Rechtliche Einordnung / Ausblick:
Zu beachten ist zunächst, dass das BEG IV noch nicht in Kraft getreten ist. Es steht noch die Zustimmung des Bundesrates und die offizielle Gesetzesverkündung aus. Nach dem Wortlaut des Artikels 14 Nr. 7 b) BEG IV besteht bei Verletzungen der Textform weiterhin das Risiko einer vorzeitigen Kündigung. Als Voraussetzungen zur Einhaltung der Textform sind z. B. das Erfordernis einer lesbaren Erklärung (nur mündliche Abreden genügen nicht), die Kenntlichmachung des Textendes, um zu verdeutlichen, dass die Erklärung vollständig ist, und/oder die dauerhafte Verfügbarkeit der in Textform abgegebenen Erklärung zu nennen.

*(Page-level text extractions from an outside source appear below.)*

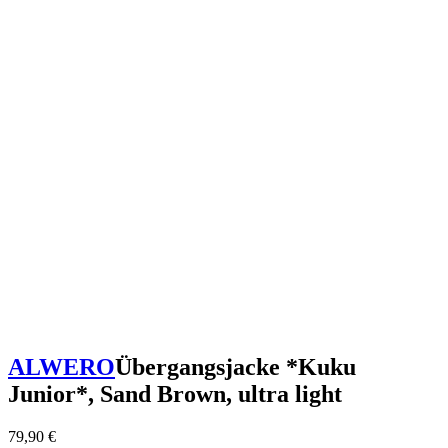
ALWERO
Übergangsjacke *Kuku
Junior*, Sand Brown, ultra light
79,90
€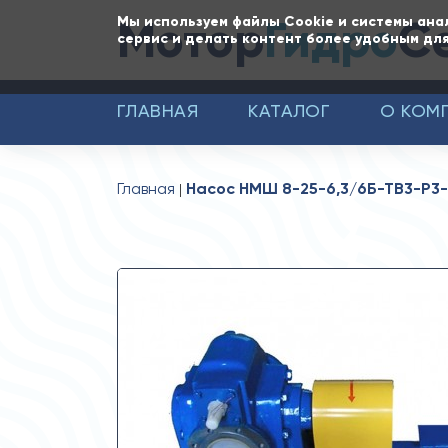
Мотор
Гидро
С
Мы используем файлы Cookie и системы ана
сервис и делать контент более удобным для
ГЛАВНАЯ
КАТАЛОГ
О КОМ
Главная
Насос НМШ 8-25-6,3/6Б-ТВ3-Р3-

Die Möglichkeit des Abschlusses von Gewerbemietverträgen bzw. Nachträgen in Textform stellt grundsätzlich eine Formerleichterung gegenüber dem strengeren Schriftformerfordernis dar. So wurde in der langjährigen Rechtsprechung eine Reihe von potentiellen Schriftformverstößen entwickelt. Die Landschaft der potentiellen Schriftformverstöße ist teilweise unübersichtlich und unklar, woraus große Rechtunsicherheit resultiert. Zu nennen sind z. B. als gering einzustufende Schriftformfehler, wie ein fehlender oder unvollständiger Verweis auf Anlagen oder eine falsche Inbezugnahme auf den Mietvertrag und/oder Nachträge. In diesen Fällen erscheint die Möglichkeit einer vorzeitigen Kündigung häufig unangemessen und der Aufwand der Verhandlung und des Abschlusses von schriftformheilenden Nachträgen zu groß. Durch die Umsetzung des BEG IV könnte die grundsätzliche Diskussion über das Vorliegen von potentiellen Schriftformverstößen entfallen. In der Praxis betrifft das jedenfalls kleinere Mietverträge (z.B. Lager- und/oder Stellplatzmietverträge) und/oder nur geringfügige Anpassungen des Mietverhältnisses (Wortlautberichtigungen, Klarstellungen). Anderes zu beurteilen sind indes Fälle, in denen wesentliche mietvertragliche Abreden und/oder Regelungen mit wirtschaftlichen Implikationen außerhalb der einheitlichen schriftlichen Vertragsurkunde vereinbart werden. Der Abschluss solcher Vereinbarungen in Textform könnte eine noch größere Rechtsunsicherheit mit sich bringen. Zu denken ist insbesondere an Fälle, in denen die in Textform vorhandenen Erklärungen im laufenden Asset Management nicht sorgfältig aufbewahrt werden. Für einen in die Mietverträge eintretenden Erwerber einer Immobilie muss indes gerade bei größeren Mietverhältnissen mit Mietern zweifelsfrei ersichtlich sein, welche Rechte und Pflichten er übernehmen soll. Diesem Umstand ist nur durch eine ordentliche schriftliche Vertragsdokumentation ausreichend Rechnung getragen.
Fazit
Da das BEG IV noch nicht verbindlich ist, bleibt im Ergebnis also abzuwarten, ob und in welcher finalen Form Artikel 14 Nr. 7 BEG IV im BGB umgesetzt wird. Nach dem aktuellen Wortlaut handelt es sich lediglich um eine Formerleichterung. Die Einhaltung der (einfacheren) Textform müsste weiterhin beachtet werden. In der Praxis empfiehlt es sich trotzdem zu Beweis- und Dokumentationszwecken, gerade auch im Hinblick auf Transaktionen, einen schriftformkonformen Mietvertrag abzuschließen. Dasselbe dürfte für alle Änderungen von Mietverträgen gelten.